WORK INSTRUCTIONS>
Reply with exactly the lines from the one that contains "1 государственная стипендия" through the last line of the records below, and with no other lines.

Stored data entries>
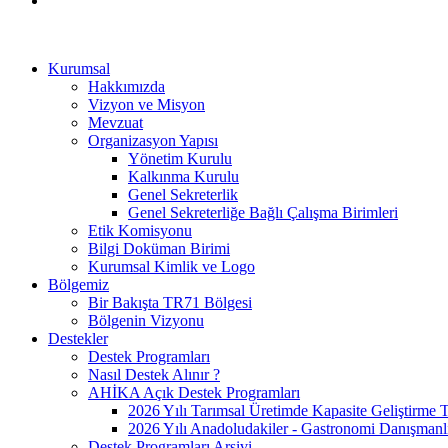
Kurumsal
Hakkımızda
Vizyon ve Misyon
Mevzuat
Organizasyon Yapısı
Yönetim Kurulu
Kalkınma Kurulu
Genel Sekreterlik
Genel Sekreterliğe Bağlı Çalışma Birimleri
Etik Komisyonu
Bilgi Doküman Birimi
Kurumsal Kimlik ve Logo
Bölgemiz
Bir Bakışta TR71 Bölgesi
Bölgenin Vizyonu
Destekler
Destek Programları
Nasıl Destek Alınır ?
AHİKA Açık Destek Programları
2026 Yılı Tarımsal Üretimde Kapasite Geliştirme 
2026 Yılı Anadoludakiler - Gastronomi Danışmanl
Destek Programları Arşivi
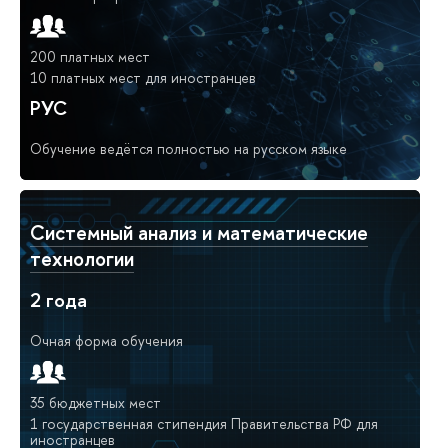
200 платных мест
10 платных мест для иностранцев
РУС
Обучение ведётся полностью на русском языке
Системный анализ и математические
технологии
2 года
Очная форма обучения
35 бюджетных мест
1 государственная стипендия Правительства РФ для
иностранцев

ANSWER BOX>
1 государственная стипендия Правительства РФ для
иностранцев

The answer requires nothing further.